Companies make vast amounts of requests for indexing purposes. That could be to facilitate user requests someday, perhaps, but it is not today and not why it's happening. And worse still, LLMs introduce a new third option: that it's not for indexing or for later linking but is instead either for training the language model itself, or for the model to ingest and regurgitate later on with no attribution, with the added fun that it might just make some shit up about whatever you said and be wrong. And as the person buying the web hosting, all of that is subsidized by me.

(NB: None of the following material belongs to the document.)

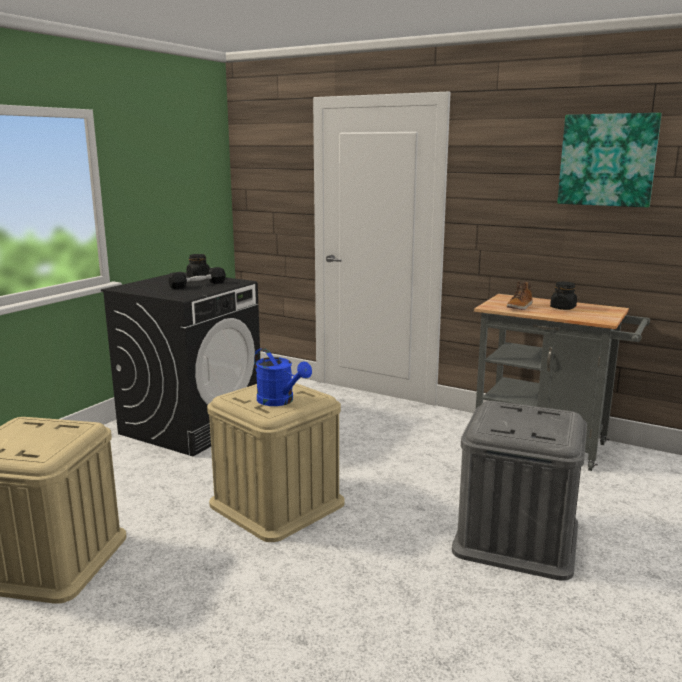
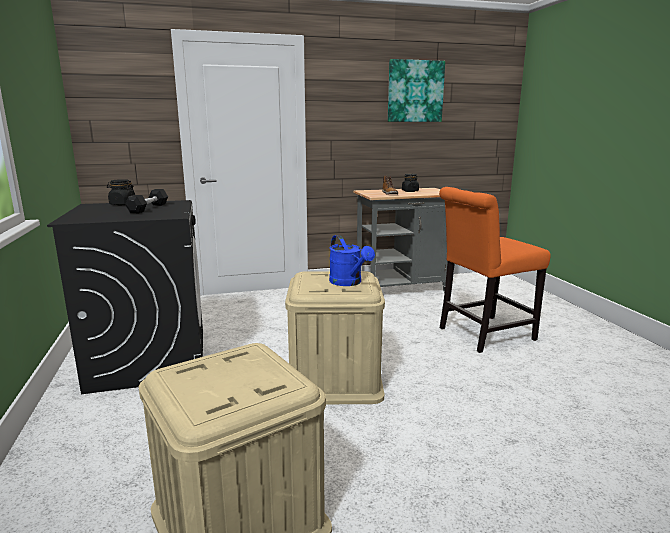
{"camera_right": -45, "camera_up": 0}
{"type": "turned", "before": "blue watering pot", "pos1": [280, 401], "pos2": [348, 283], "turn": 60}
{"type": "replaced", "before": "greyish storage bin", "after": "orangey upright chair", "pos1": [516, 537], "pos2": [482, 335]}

"The web is changing" does not mean every website must follow suit. Since I built my blog about 2 internet eternities ago, I have seen fad tech come and fad tech go. My blog remains more or less exactly what it was 2 decades ago, with more content and a better stylesheet. I have requested in my robots.txt that my content not be used for LLM training, and I fully expect that to be ignored because tech bros don't respect anyone, even fellow tech bros, when it means they have to change their behavior.
They will be quite the wiser if they track/limit how often your shopper enters the store. You probably aren't entering the same store fifteen times every day and neither would be your shopper if they were only doing it on your behalf.
Might does not make right.
It's like saying a web browser that is customized in any way is wrong. If one configures their browser to eagerly load links so that their next click is instant, is that now wrong?
that's called breaking and entering, and generally frowned upon -- by-passing the "closed sign".